Despite established protocols for the purchase and use of personal information, Defendants took a different approach: theft. They systematically scraped 300 billion words from the internet, ‘books, articles, websites and posts – including personal information obtained without consent.’ OpenAI did so in secret, and without registering as a data broker as it was required to do under applicable law.
The lawsuit further talks about privacy of individuals as it notes that the data used by OpenAI contained information about people’s beliefs, reading habits, hobbies, transaction and location data, chat logs, and more.
While the reams of personal information that Defendants collect on Users can be used to provide personalized and targeted responses, it can also be used for exceedingly nefarious purposes, such as tracking, surveillance, and crime. For example, if ChatGPT has access to a User’s browsing history, search queries, and geolocation, and combines this information with what Defendant OpenAI has secretly scraped from the internet, Defendants could build a detailed profile of Users’ behavior patterns, including but not limited to where they go, what they do, with whom they interact, and what their interests and habits are. This level of surveillance and monitoring raises vital ethical and legal questions about privacy, consent, and the use of personal data. It is crucial for users to be aware of how their data is being collected and used, and to have control over how their information is shared and used by advertisers and other entities.

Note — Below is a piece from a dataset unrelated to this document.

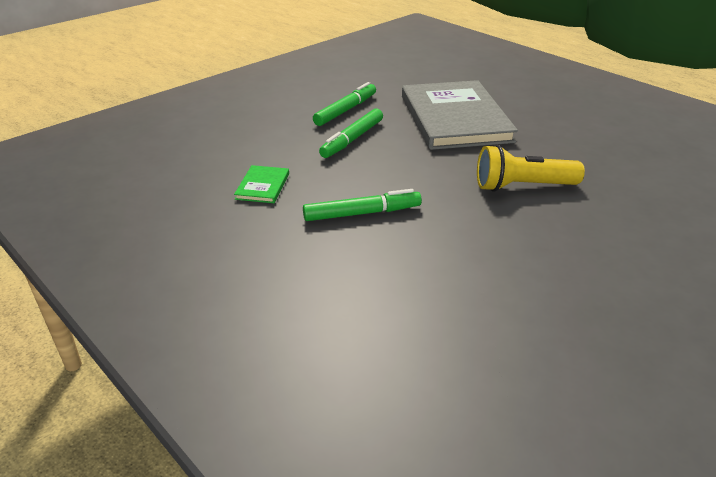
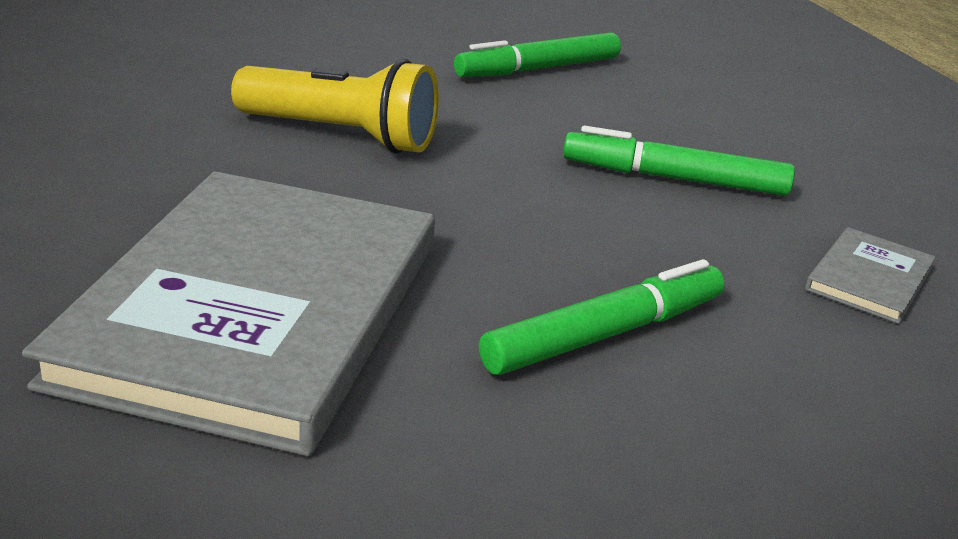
camera: 160 degrees left, 5 degrees down
green book [234,165,289,203] -> grey book [805,227,936,324]
green marker [313,82,376,126] -> green marker moved to [454,32,621,77]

Not only that, but the lawsuit also targeted OpenAI’s approach towards hiding Personal Identifiable Information (PII). Earlier this year, The Register published a report shedding light on OpenAI’s plan to prevent the PII leak while using ChatGPT. According to the report, OpenAI had just put in a content filter that would block the AI from spitting private information like phone numbers and credit card information.
With respect to personally identifiable information, Defendants fail sufficiently to filter it out of the training models, putting millions at risk of having that information disclosed on prompt or otherwise to strangers around the world.
Lastly, the lawsuit also alleges that Microsoft and OpenAI violated the Electronic Privacy Communications Act by obtaining and using confidential information illegally. In addition, the plaintiffs also alleged that Microsoft had violated the Computer Fraud and Abuse Act by intercepting communication between third party services/ChatGPT integrations.
The lawsuit in general is full of citations from researchers, academics, journalists and others who have raised alarms in the past regarding the use of neural networks and AI. However, the filing is light on how the use of information and the instances of harm it has caused is worth $3 Billion in damages.
This is not the first time Microsoft has come under fire for misusing data or using it without the proper consent. Last month, Twitter sent a notice to Microsoft alleging that company had used Twitter’s data without consent. OpenAI, on the other hand, had its own fair share of problems. In March, the company reported a breach that leaked partial payment information of ChatGPT users. Earlier this month, account data of over 100,000 ChatGPT users was leaked and sold on the dark web.